### [The task]
Only an exact repetition of the lines from the one that holds "sneaker: none [223,256,267,306]" to the end of the records is wanted.

Top of Records to use

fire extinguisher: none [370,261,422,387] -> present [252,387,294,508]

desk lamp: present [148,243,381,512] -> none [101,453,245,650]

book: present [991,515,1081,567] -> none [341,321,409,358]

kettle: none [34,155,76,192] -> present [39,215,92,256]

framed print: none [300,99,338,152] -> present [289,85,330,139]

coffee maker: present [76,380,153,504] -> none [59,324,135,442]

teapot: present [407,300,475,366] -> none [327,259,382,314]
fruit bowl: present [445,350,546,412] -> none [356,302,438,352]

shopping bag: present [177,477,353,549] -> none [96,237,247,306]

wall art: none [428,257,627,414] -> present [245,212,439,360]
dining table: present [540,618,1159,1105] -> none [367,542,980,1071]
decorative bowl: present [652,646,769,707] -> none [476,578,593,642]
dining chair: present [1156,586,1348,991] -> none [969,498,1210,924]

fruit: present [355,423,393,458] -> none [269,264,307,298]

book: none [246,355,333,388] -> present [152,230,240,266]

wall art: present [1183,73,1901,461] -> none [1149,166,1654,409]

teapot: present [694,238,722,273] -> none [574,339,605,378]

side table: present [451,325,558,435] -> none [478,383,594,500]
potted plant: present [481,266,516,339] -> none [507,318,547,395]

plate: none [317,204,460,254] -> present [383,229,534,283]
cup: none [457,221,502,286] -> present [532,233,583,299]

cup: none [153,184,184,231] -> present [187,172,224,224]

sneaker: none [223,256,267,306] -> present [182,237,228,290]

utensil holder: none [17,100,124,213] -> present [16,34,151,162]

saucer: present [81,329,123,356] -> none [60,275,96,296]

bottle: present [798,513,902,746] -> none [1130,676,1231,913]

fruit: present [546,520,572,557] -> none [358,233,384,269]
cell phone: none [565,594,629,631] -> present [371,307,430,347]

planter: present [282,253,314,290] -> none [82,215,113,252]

Bottom of Records to use

### [Answer box]
sneaker: none [223,256,267,306] -> present [182,237,228,290]

utensil holder: none [17,100,124,213] -> present [16,34,151,162]

saucer: present [81,329,123,356] -> none [60,275,96,296]

bottle: present [798,513,902,746] -> none [1130,676,1231,913]

fruit: present [546,520,572,557] -> none [358,233,384,269]
cell phone: none [565,594,629,631] -> present [371,307,430,347]

planter: present [282,253,314,290] -> none [82,215,113,252]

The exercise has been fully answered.